Personal information
- Born: March 14, 1974 (age 52) Sarajevo, SR Bosnia and Herzegovina, SFR Yugoslavia
- Nationality: Bosnian
- Listed height: 207 cm (6 ft 9 in)

Career information
- Playing career: 1992–2008
- Position: Power forward

Career history
- 1992–2008: Bosna

Career highlights
- 2× Bosnian League champion (1998, 2005);

= Admir Bukva =

Bosnian former basketball player

Admir Bukva (born 14 March 1974) is a Bosnian former professional basketball player and sports administrator. He is best known for his long playing career with Bosna, where he served as team captain and won multiple domestic league titles, and for his later roles in basketball management.

== Playing career ==
Bukva spent the entirety of his professional playing career with Bosna, former EuroLeague champion and one of the most successful clubs in Bosnia and Herzegovina. He was part of the Bosna teams that won the Bosnian League in 1998 and 2005, and he served as the team’s captain during his tenure.

At the senior international level, Bukva also represented the Bosnia and Herzegovina national basketball team, appearing at EuroBasket 1997.

== Post-playing career ==
After retiring as a player, Bukva remained involved in basketball, working in administrative and leadership roles. He served as director of KK Bosna, leading the club’s sporting and operational affairs. He received a bachelor’s degree in Sports Studies from the Faculty of Sport and Physical Education at the University of Sarajevo in 2007, and later earned a master’s degree in Economics from the Faculty of Management and Business Economics at the University of Sarajevo in 2012.

In June 2025, Bukva was appointed general director of ZOI’84 d.o.o, a public company responsible for managing former 1984 Winter Olympics facilities.
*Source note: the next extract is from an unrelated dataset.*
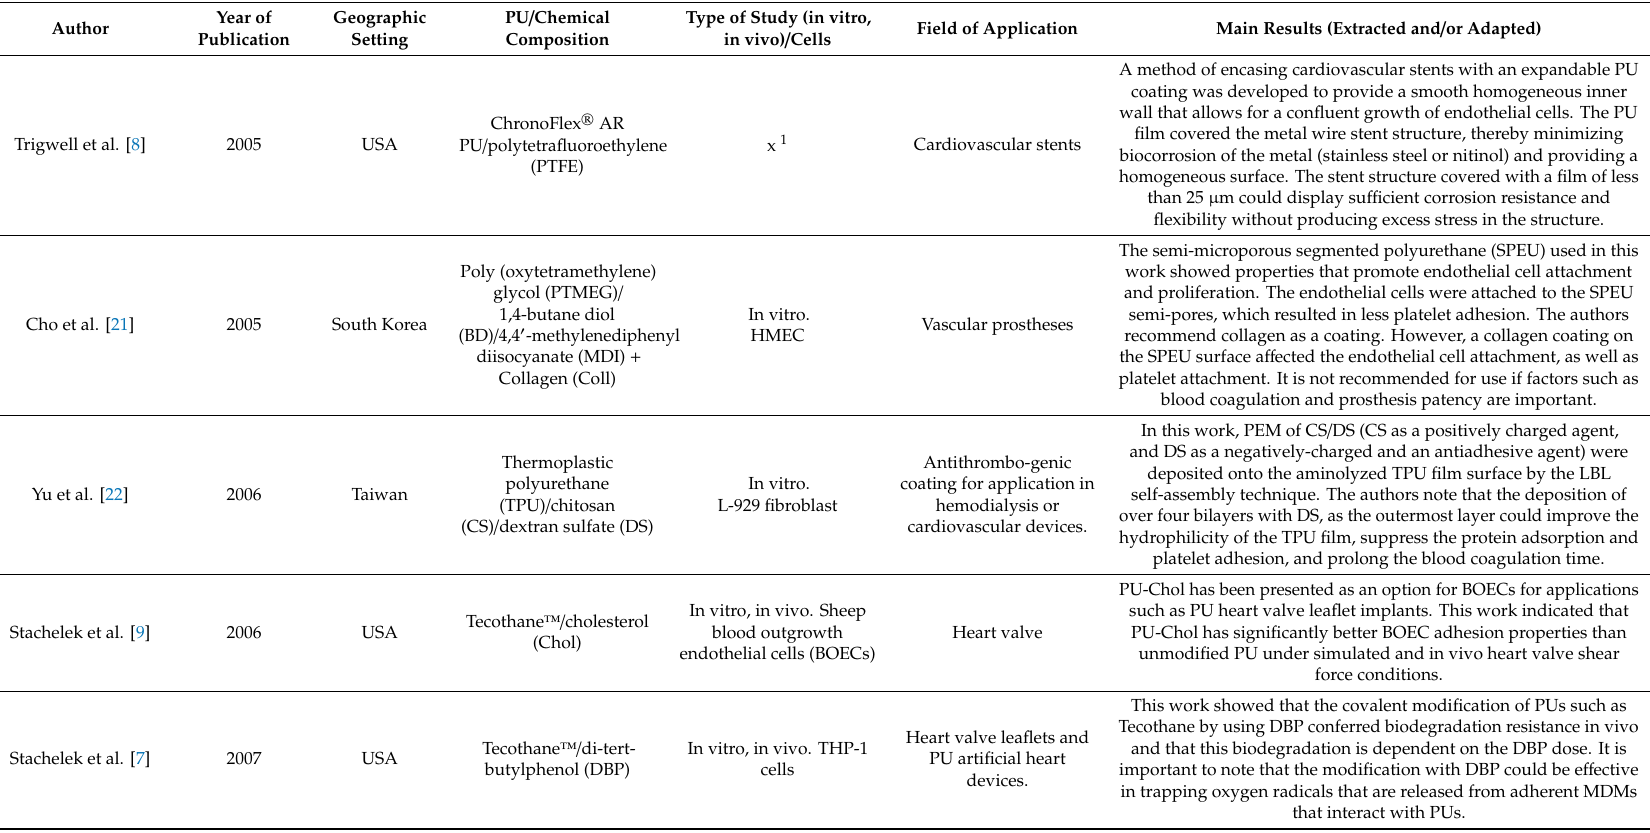
Table 1. Characteristics and results of Included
His appointment was welcomed by the organization’s leadership, which cited his experience and dedication to sport and community development.

Beyond basketball administration, Bukva has worked in career development and business consulting, including positions as director of a career development centre at the American University in Bosnia and Herzegovina and as a consultant in the insurance sector.

== Political career ==
Bukva is a member of Our Party, a social-liberal and multi-ethnic political party in Bosnia and Herzegovina. He was a candidate for mayor of the Centar Municipality of Sarajevo in the October 2016 local elections.